* **What is expected**: Extract each line of the material below that contains the string "Novo". Only matches with the same uppercase and lowercase letters count.

* **Records shown**:
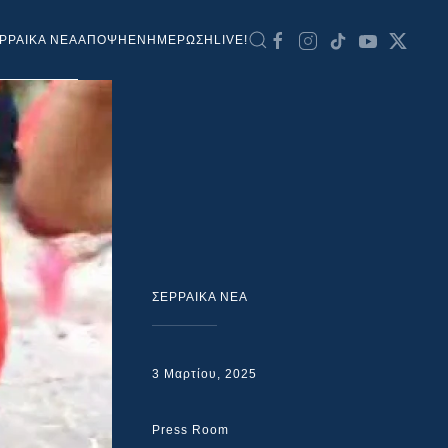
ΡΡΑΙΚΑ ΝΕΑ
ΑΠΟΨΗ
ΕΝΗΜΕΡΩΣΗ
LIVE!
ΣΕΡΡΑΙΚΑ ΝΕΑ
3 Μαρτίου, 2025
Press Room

--

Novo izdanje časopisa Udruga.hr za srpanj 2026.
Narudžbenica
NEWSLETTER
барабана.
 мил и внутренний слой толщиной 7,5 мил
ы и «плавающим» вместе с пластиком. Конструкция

==

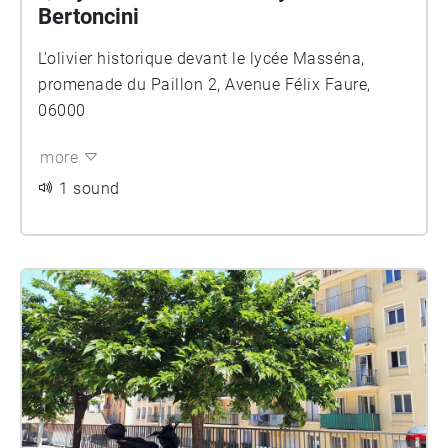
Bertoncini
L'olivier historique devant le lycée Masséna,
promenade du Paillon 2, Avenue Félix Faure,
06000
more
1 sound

* **Problem solution**:
Novo izdanje časopisa Udruga.hr za srpanj 2026.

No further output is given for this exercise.